→ TEXT FOR ANALYSIS:
# The East and West in music



## millionrainbows (Jun 23, 2012)

It's possible to construe that the system of tonality itself, based on an hierarchy of sonance in relation to a single tonic note, as the harmonics of a fundamental note relate, is a "sacred" concept, since it relates every diverse harmonic function to a tonic, which becomes the "great note,' metaphorically representing God, "the one." These harmonic functions of Western tonality are based on the division of the octave into 12 notes, which was derived from Pythagoras' (imperfect) cycling of the 2:3 perfect fifth, with its inverted counterpart, the 4:5 perfect fourth.

Fifths are a value of 7 semitones, and fourths are 5 semitones. These are the only two intervals which do not coincide _within_ the octave or divide it evenly until many cycles of projection are completed; in the case of fifths, 12 x 7 = 84, and for fourths this is 12 x 5 = 60. These are the main harmonic stations of traditional tonality, which is based on root movement by fifths as being most closely related.

12 is not divisible by either of these intervals, so an 'outside the octave' common denominator must be used. This makes these intervals "outgoing" by nature.

The other basic intervals (of the 6 possible basic intervals, not counting inversional counterparts0) can be divided into 12:
1 (m2)
2 (M2)
3 (m3)
4 (M3)
6 (tritone)

These are intervals which coincide in their cycles or projections _within_ the octave, and divide it symmetrically, so I call these "inward-going" intervals.

Conversely, systems which are not tonal (based on harmonic models), but use local tone-centers and small divisions of the octave (geometric systems), like Bartok and most modern systems which diverge from harmonic-based hierarchies, are "inner-directed."

These two different systems represent what I have earlier called *"Western"* (outward-directed, objective), and *"Eastern"* (inward-directed, subjective).

If we continue to stretch this metaphor, we can see that each system represents a different way of conceiving a religious system, or approach to the sacred.

→ DIRECTIVE 1:
Do the following statements agree with the post on East and West in music? Give yes or no for each, with the deciding words of the post quoted exactly.
(a) A fifth has a value of 7 semitones.
(b) The tritone is one of the intervals the writer calls "outgoing."
(c) Bartok is named among the systems described as "inner-directed."
→ DIRECTIVE 2: Please print the post on East and West in music word for word between "It's possible to" and "4:5 perfect fourth.", inclusive.
The data on this page are not needed.

→ DATA EXCERPT:

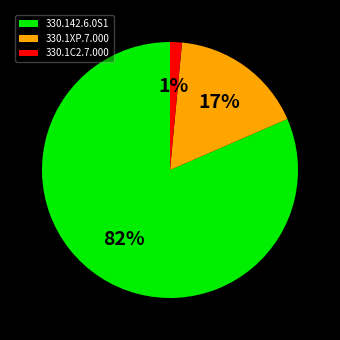

Does 330.1XP.7.000 represent more than half of the total?

No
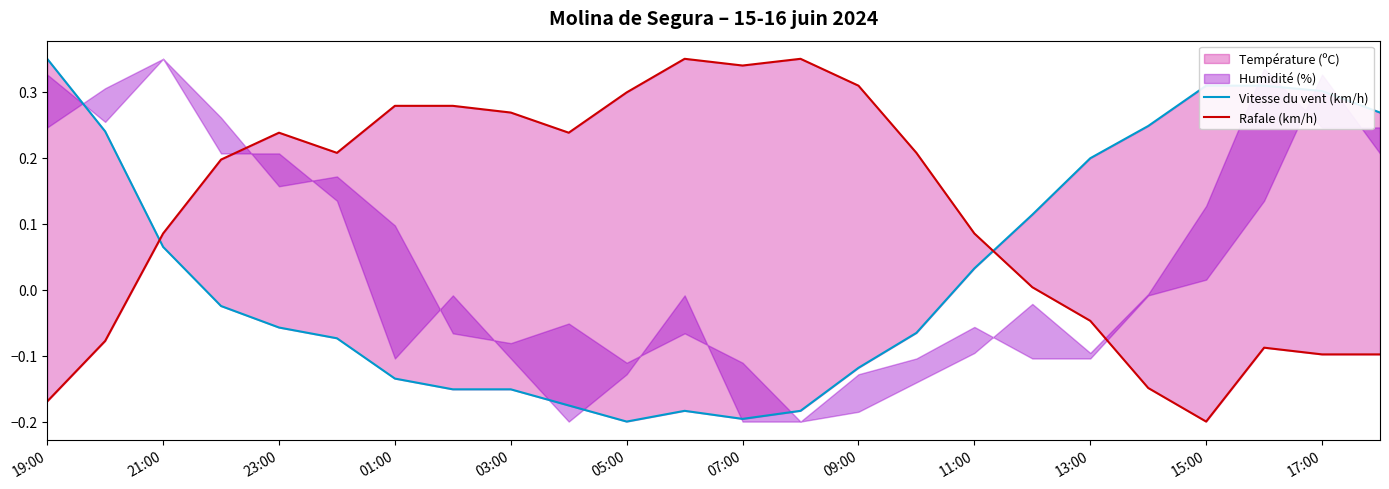

Which series ends up on top after the final intersection of Vitesse du vent (km/h) and Rafale (km/h)?

Vitesse du vent (km/h)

→ WORKED SOLUTION 1:
(a) Yes: "Fifths are a value of 7 semitones"
(b) No: the tritone is listed among the intervals that "can be divided into 12," and the post says of these, 'so I call these "inward-going" intervals.'
(c) Yes: 'like Bartok and most modern systems which diverge from harmonic-based hierarchies, are "inner-directed."'

→ WORKED SOLUTION 2:
It's possible to construe that the system of tonality itself, based on an hierarchy of sonance in relation to a single tonic note, as the harmonics of a fundamental note relate, is a "sacred" concept, since it relates every diverse harmonic function to a tonic, which becomes the "great note,' metaphorically representing God, "the one." These harmonic functions of Western tonality are based on the division of the octave into 12 notes, which was derived from Pythagoras' (imperfect) cycling of the 2:3 perfect fifth, with its inverted counterpart, the 4:5 perfect fourth.